____ INPUT DATA
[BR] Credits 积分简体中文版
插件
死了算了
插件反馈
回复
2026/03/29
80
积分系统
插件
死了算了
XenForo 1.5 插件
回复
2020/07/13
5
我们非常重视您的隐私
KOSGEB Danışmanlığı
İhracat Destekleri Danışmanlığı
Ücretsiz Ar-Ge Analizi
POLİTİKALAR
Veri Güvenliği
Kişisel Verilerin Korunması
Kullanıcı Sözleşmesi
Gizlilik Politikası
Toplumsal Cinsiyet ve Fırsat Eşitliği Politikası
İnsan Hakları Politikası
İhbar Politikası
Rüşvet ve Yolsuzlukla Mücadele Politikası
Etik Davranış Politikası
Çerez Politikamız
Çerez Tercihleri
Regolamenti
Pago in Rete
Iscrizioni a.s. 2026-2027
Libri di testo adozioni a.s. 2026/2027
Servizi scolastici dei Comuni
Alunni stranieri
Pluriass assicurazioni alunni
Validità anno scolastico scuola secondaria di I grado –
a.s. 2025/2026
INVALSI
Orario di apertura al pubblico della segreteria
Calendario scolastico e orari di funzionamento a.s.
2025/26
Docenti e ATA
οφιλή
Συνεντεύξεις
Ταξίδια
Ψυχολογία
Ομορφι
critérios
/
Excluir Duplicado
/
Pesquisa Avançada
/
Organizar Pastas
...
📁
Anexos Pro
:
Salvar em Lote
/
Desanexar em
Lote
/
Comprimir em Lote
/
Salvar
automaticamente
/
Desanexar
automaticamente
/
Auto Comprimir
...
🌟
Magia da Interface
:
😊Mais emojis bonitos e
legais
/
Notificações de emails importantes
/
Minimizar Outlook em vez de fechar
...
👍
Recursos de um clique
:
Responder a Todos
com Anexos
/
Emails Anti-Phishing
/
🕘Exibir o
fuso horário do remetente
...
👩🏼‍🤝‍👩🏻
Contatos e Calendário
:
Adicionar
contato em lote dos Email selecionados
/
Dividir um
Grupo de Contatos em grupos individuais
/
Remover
________
TASK PROMPT: Go through the data and retype all of it exactly.

ANSWER SPACE:
[BR] Credits 积分简体中文版
插件
死了算了
插件反馈
回复
2026/03/29
80
积分系统
插件
死了算了
XenForo 1.5 插件
回复
2020/07/13
5
我们非常重视您的隐私
KOSGEB Danışmanlığı
İhracat Destekleri Danışmanlığı
Ücretsiz Ar-Ge Analizi
POLİTİKALAR
Veri Güvenliği
Kişisel Verilerin Korunması
Kullanıcı Sözleşmesi
Gizlilik Politikası
Toplumsal Cinsiyet ve Fırsat Eşitliği Politikası
İnsan Hakları Politikası
İhbar Politikası
Rüşvet ve Yolsuzlukla Mücadele Politikası
Etik Davranış Politikası
Çerez Politikamız
Çerez Tercihleri
Regolamenti
Pago in Rete
Iscrizioni a.s. 2026-2027
Libri di testo adozioni a.s. 2026/2027
Servizi scolastici dei Comuni
Alunni stranieri
Pluriass assicurazioni alunni
Validità anno scolastico scuola secondaria di I grado –
a.s. 2025/2026
INVALSI
Orario di apertura al pubblico della segreteria
Calendario scolastico e orari di funzionamento a.s.
2025/26
Docenti e ATA
οφιλή
Συνεντεύξεις
Ταξίδια
Ψυχολογία
Ομορφι
critérios
/
Excluir Duplicado
/
Pesquisa Avançada
/
Organizar Pastas
...
📁
Anexos Pro
:
Salvar em Lote
/
Desanexar em
Lote
/
Comprimir em Lote
/
Salvar
automaticamente
/
Desanexar
automaticamente
/
Auto Comprimir
...
🌟
Magia da Interface
:
😊Mais emojis bonitos e
legais
/
Notificações de emails importantes
/
Minimizar Outlook em vez de fechar
...
👍
Recursos de um clique
:
Responder a Todos
com Anexos
/
Emails Anti-Phishing
/
🕘Exibir o
fuso horário do remetente
...
👩🏼‍🤝‍👩🏻
Contatos e Calendário
:
Adicionar
contato em lote dos Email selecionados
/
Dividir um
Grupo de Contatos em grupos individuais
/
Remover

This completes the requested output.